EXTRAIT DU TEXTE:
La société ADOPT' soutient que le tribunal judiciaire de Paris étant seul compétent pour connaître de l'action relative à la contrefaçon de modèle communautaire, seul le président de ce tribunal était compétent pour autoriser la saisie-contrefaçon, et ce en application de l'article R. 716-2 du code de la propriété intellectuelle ; que le procès-verbal de la saisie-contrefaçon autorisée par le président du tribunal de grande instance de Bordeaux, incompétent, est donc nul, son annulation emportant son anéantissement rétroactif ; et que la société FDG GROUP, qui ne peut démontrer l'existence d'une quelconque contrefaçon, doit donc être déboutée de ses demandes.

La société FDG GROUP oppose que le procès-verbal de saisie-contrefaçon, établi au visa du titre 1 du code de la propriété intellectuelle, est valable et peut, en tout état de cause, constituer le soutien probatoire d'un grief de contrefaçon de dessin et modèle ; que cette contrefaçon est en tout état de cause établie par d'autres pièces au dossier (procès-verbal d'achat et procès-verbal de constat sur le site internet reserve-naturelle.com).

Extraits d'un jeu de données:

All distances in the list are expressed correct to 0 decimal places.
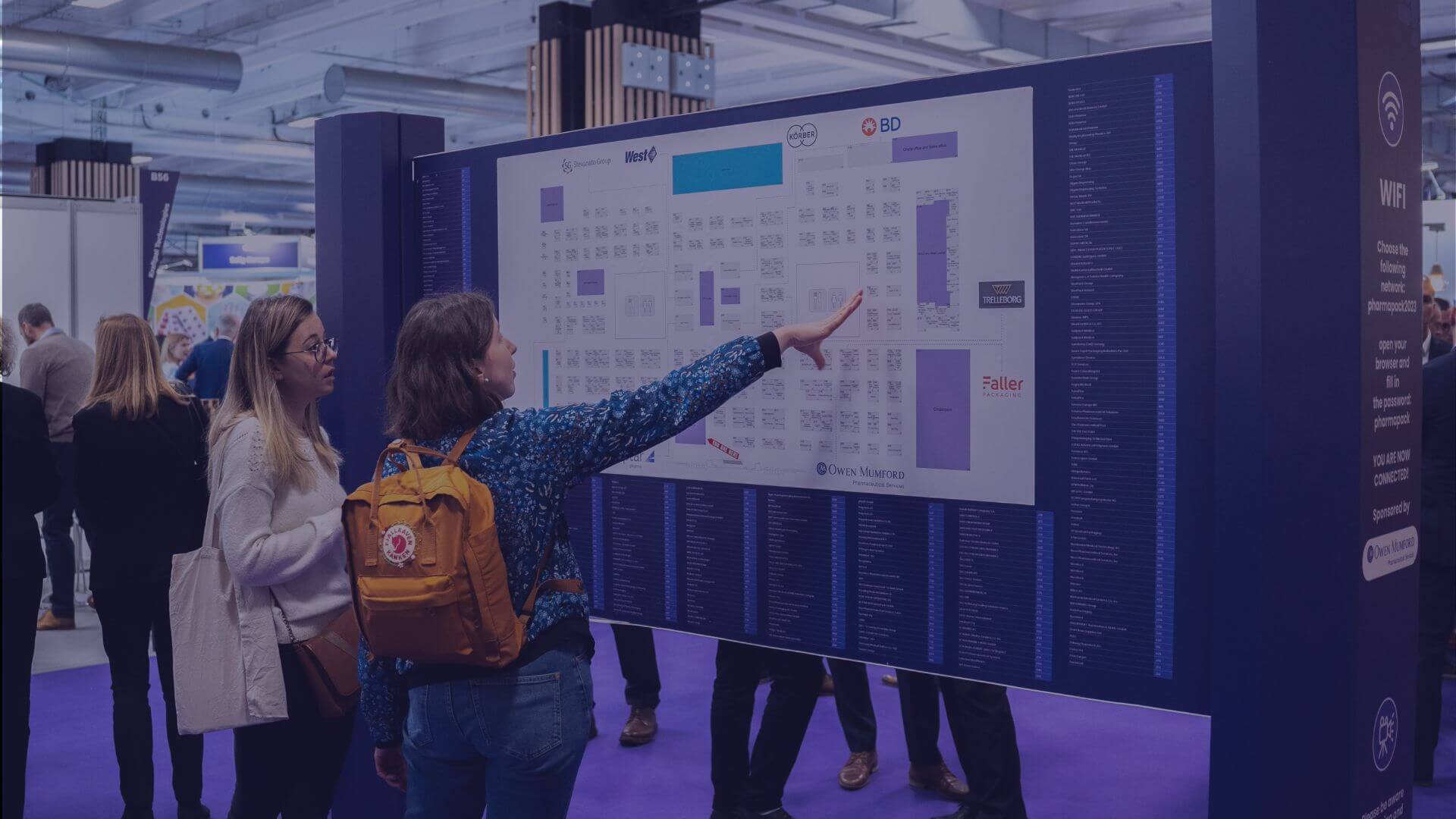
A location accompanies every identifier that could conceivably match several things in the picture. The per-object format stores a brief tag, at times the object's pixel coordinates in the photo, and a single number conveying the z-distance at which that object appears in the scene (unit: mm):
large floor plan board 2299
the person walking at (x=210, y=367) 8188
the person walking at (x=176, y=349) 10367
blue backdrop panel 2076
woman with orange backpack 1914
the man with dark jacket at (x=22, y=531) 2535
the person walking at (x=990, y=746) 3002
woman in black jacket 3389
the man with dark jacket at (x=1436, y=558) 4008
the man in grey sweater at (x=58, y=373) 6023
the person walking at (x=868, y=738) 3963
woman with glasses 2381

CONSIGNE: Relevez chaque procès-verbal distinct mentionné dans l'extrait sur la contrefaçon opposant ADOPT' à FDG GROUP, en ne comptant qu'une fois celui qui est cité à deux reprises.

ZONE DE RÉPONSE:
- le procès-verbal de saisie-contrefaçon
- le procès-verbal d'achat
- le procès-verbal de constat sur le site internet reserve-naturelle.com